§ DIRECTIONS:
Starting at the line that contains "אביזרי חשמליים" and ending at the line that contains "plastik paletler çeşitli", the lines below are to be given again exactly, with nothing added.

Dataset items
**********
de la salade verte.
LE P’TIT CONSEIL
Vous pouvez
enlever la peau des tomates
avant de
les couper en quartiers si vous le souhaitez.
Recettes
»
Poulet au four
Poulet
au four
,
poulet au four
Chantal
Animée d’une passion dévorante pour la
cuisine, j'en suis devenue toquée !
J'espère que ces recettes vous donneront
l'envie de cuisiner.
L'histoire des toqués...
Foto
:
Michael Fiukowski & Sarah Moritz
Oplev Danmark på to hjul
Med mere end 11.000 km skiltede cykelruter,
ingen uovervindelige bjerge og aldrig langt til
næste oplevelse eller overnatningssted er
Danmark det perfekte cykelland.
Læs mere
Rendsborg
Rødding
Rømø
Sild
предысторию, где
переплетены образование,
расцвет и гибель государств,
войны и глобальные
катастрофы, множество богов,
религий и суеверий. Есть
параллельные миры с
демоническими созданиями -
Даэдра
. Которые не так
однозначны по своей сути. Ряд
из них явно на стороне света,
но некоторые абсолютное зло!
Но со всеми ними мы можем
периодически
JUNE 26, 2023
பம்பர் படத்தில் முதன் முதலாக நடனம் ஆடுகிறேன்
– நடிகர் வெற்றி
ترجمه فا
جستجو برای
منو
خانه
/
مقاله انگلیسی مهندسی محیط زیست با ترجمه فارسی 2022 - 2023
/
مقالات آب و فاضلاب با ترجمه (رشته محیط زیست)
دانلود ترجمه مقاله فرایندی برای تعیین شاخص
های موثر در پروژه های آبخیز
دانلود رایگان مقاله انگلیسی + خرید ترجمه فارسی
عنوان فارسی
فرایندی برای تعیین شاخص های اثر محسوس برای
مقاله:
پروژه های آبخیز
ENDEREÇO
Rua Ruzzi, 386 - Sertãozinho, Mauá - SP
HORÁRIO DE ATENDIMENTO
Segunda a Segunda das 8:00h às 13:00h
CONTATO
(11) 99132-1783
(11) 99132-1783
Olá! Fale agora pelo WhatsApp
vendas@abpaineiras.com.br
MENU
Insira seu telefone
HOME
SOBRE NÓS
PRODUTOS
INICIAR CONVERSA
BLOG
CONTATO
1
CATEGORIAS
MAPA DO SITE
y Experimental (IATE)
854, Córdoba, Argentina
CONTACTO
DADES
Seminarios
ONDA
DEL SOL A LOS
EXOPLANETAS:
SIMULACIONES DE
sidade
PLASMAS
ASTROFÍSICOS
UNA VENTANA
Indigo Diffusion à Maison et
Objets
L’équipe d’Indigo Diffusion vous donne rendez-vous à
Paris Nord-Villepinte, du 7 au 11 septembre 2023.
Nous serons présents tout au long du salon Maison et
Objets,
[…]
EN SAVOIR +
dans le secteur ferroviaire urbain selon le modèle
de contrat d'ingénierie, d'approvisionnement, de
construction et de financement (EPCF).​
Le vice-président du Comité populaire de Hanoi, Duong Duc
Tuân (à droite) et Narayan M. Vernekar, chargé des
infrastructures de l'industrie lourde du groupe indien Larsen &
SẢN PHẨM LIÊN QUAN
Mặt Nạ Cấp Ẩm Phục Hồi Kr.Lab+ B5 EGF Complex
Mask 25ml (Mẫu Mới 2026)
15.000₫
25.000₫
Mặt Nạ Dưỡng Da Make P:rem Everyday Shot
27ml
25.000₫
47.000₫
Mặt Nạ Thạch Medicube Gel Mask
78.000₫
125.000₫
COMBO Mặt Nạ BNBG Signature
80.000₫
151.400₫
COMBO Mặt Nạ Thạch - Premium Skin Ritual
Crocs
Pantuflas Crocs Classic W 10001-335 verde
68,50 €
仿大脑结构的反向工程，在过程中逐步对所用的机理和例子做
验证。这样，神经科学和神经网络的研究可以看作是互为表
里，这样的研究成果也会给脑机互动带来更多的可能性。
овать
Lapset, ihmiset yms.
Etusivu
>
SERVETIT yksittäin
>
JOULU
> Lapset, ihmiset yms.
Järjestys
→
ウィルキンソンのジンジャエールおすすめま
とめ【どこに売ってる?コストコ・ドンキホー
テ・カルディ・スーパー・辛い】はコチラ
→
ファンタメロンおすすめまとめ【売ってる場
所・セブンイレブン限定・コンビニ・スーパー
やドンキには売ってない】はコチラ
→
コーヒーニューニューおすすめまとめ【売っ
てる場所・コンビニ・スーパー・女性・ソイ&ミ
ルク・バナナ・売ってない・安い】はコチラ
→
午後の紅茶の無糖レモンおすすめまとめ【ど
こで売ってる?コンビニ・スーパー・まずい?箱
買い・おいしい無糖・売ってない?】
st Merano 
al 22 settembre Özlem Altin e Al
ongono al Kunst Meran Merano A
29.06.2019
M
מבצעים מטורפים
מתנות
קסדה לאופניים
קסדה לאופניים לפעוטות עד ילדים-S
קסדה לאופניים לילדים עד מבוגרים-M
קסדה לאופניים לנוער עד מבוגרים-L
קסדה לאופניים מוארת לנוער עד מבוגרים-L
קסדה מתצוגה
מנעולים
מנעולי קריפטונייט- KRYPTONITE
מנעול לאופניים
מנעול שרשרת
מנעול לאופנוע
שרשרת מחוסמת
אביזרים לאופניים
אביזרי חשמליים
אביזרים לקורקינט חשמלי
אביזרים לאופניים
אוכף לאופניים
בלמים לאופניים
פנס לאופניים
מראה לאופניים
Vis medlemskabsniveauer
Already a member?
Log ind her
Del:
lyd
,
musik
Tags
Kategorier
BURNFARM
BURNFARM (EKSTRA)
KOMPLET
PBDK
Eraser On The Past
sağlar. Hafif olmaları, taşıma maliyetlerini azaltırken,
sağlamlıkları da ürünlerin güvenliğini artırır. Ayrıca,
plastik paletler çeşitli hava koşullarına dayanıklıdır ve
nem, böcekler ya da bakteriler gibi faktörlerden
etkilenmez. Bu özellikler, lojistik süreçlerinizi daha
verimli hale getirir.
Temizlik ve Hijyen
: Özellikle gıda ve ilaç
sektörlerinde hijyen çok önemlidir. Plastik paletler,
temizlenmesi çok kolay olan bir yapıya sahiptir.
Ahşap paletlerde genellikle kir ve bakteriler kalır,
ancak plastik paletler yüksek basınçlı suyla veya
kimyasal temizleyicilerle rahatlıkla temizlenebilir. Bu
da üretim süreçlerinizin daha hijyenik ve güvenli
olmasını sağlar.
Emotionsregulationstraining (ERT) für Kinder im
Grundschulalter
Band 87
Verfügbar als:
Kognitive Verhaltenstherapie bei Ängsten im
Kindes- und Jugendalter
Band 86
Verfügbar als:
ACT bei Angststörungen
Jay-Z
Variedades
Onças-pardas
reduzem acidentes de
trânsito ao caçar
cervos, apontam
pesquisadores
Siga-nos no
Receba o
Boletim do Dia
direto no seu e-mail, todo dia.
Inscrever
**********
§ YOUR SOLUTION:
אביזרי חשמליים
אביזרים לקורקינט חשמלי
אביזרים לאופניים
אוכף לאופניים
בלמים לאופניים
פנס לאופניים
מראה לאופניים
Vis medlemskabsniveauer
Already a member?
Log ind her
Del:
lyd
,
musik
Tags
Kategorier
BURNFARM
BURNFARM (EKSTRA)
KOMPLET
PBDK
Eraser On The Past
sağlar. Hafif olmaları, taşıma maliyetlerini azaltırken,
sağlamlıkları da ürünlerin güvenliğini artırır. Ayrıca,
plastik paletler çeşitli hava koşullarına dayanıklıdır ve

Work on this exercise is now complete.